The 6000-square-foot house in the Malibu hills is deceptively simple. A long bar of rooms clad in gray-stained boards intersects a white stucco block to form a T. Both wings have monopitch roofs, which tilt up to reveal treetops and mountains, and down to frame the ocean a quarter mile away. They give the house its name and impart a sense of motion. It’s a fusion of architecture and nature, rooted in the luxuriant landscaping, and contrasting sharply with the showy mansions that jut from neighboring hilltops.
For the client and his wife, it was a huge leap from their historic house in Old Town Alexandria, although they had often summered beside the Pacific. Inspired by an article on a Craig Ellwood house that Boyd had restored, they decided they would enjoy a change of style and scenery, so they wrote to ask if he could find them another modern classic in Malibu. It proved a fruitless quest, and they grew tired of waiting. As Boyd recalls, “one evening over dinner, the client said, ‘why don’t you design it yourself?’ and, after a moment of pause, I said ‘that’s a great idea.'”
Boyd found a run-down 1950s bungalow on a gently sloping acre of land and fixed it up as a temporary retreat for the clients while he and Broughton developed their ideas for the house that would replace it. “Before we tore it down, we saw how well it was sited, and we located the new indoor-outdoor fireplace at exactly the same point to preserve a memory of the old,” says Boyd. He raised the pad about 18 inches to give the new house a better view of the ocean, and decided on a T-plan, similar to that of the Strick House.
Inspiration came from the Case Study Houses. “I wanted to capture the soul of that program and its many variations, from the rigor of Craig Ellwood to the woodsiness of William Wurster”, says Boyd. “I tried to push the ideas in those houses even further, stripping down and adding warmth. I was also thinking of the conceptual clarity of the iPhone. My brother is a professor of electrical engineering at Stanford and we share in our work, if nothing else, a love of elegant solutions.”
The client gave Boyd a free hand but stipulated that the roofs should slope. “I grew up in a small Michigan town, living in a flat-roofed house and I soon discovered that they are prone to leak–even in a dry climate,” the client observes.

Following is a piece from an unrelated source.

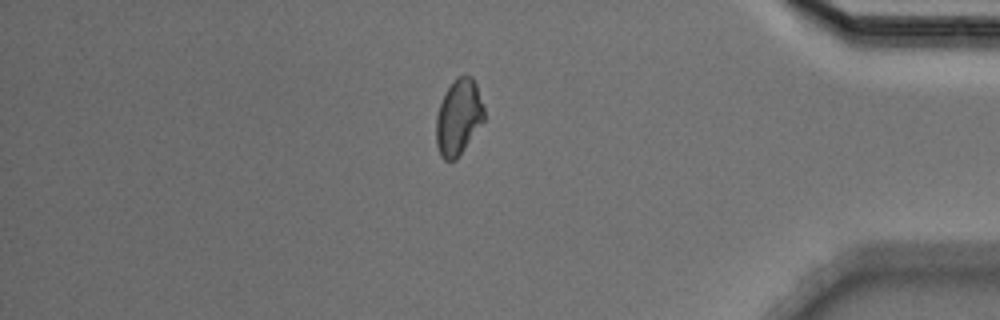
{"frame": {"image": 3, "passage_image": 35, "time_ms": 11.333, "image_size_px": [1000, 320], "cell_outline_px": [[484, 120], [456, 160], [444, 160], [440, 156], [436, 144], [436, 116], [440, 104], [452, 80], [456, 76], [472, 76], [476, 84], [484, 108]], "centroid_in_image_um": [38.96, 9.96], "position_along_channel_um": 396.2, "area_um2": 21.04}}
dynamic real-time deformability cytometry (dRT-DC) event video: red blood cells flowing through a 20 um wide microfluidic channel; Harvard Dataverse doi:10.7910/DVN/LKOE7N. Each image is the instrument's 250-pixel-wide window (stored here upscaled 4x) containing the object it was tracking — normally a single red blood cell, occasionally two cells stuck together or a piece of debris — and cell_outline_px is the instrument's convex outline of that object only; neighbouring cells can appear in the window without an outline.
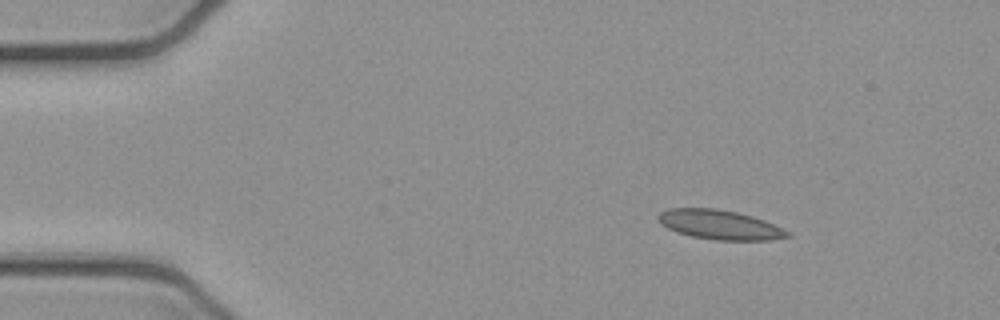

Boyd accepted the challenge, and the complementary angles of the roofs on each wing create a lively dialog.
The entry is recessed to reveal the free-standing fireplace, which serves as a marker, and is clad in shimmering Heath tiles. It draws you into the living room and out through glass sliders to the pool terrace on the south side. The master suite looks over the pool to the ocean, and guest bedrooms occupy the north and west ends. Throughout, there’s a sense of openness; of spaces flowing through the house as freely as the ocean breezes.

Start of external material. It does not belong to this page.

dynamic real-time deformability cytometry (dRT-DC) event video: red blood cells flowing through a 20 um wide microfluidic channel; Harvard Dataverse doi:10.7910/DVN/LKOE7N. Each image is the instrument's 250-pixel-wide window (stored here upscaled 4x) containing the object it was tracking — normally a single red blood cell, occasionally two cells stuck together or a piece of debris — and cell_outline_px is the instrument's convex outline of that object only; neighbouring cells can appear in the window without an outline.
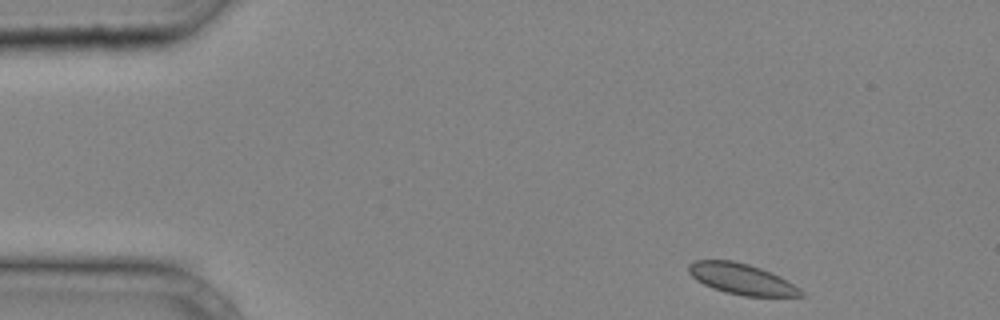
{"species": "common noctule bat (a hibernating species)", "species_latin": "Nyctalus noctula", "temperature_condition": "cold", "stored_images_in_passage": 36, "camera_frame_rate_fps": 3000, "um_per_image_px": 0.085, "animal": {"sex": "male", "body_mass_g": 20.4}, "frame": {"image": 1, "passage_image": 1, "time_ms": 0.0, "image_size_px": [1000, 320], "cell_outline_px": [[804, 296], [744, 296], [724, 292], [712, 288], [696, 280], [688, 272], [688, 264], [696, 260], [732, 260], [748, 264], [760, 268], [780, 276], [788, 280], [800, 288], [804, 292]], "centroid_in_image_um": [63.04, 23.71], "position_along_channel_um": 22.0, "area_um2": 20.23}}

Anticipating a delay in securing permits, Boyd installed new plantings at the outset. In his own house and commissions across the city, he has honed his skills in creating green architecture, using trees and shrubs as organic sculptures, strategically placed to complement windows and walls. Mists from the ocean nurture palms and bamboo, birds of paradise and other subtropical shrubs, which blur the boundaries of the site. Brightly colored steel sculptures emerge from dense plantings in the kitchen garden like tigers in a Douanier Rousseau painting.
Varied textures and tones enrich the simple forms. The gray cladding boards are sandblasted and wire-brushed, and the sand finish of the white stucco catches the light. Floorboards of stained French oak scattered with rugs complement the narrower oak boards of the ceilings, which are parchment-glazed in the main block and silver-gray in the flanking wing. The walls at either end of the living room are painted aluminum, and the study niche at the mid-point is clad in grass cloth.
Designing the interiors spurred Boyd to create his own furniture. He transformed salvaged sliding doors of old-growth Douglas fir from the bungalow into the first Plank chairs, and that was the seed of PLANEfurniture, a range that now comprises a hundred variations on 25 basic designs. In Shed House, PLANEfurniture alternates with a few vintage American and European finds, as well as the clients’ growing collection of contemporary art. The spareness of the furnishings makes every detail stand out clearly. For Boyd, this is a manifesto. “In the deluge of choices that confront us today, editing is a viable option for creation,” he explains. “Building on the innovations of the past can bring us renewal for the future.”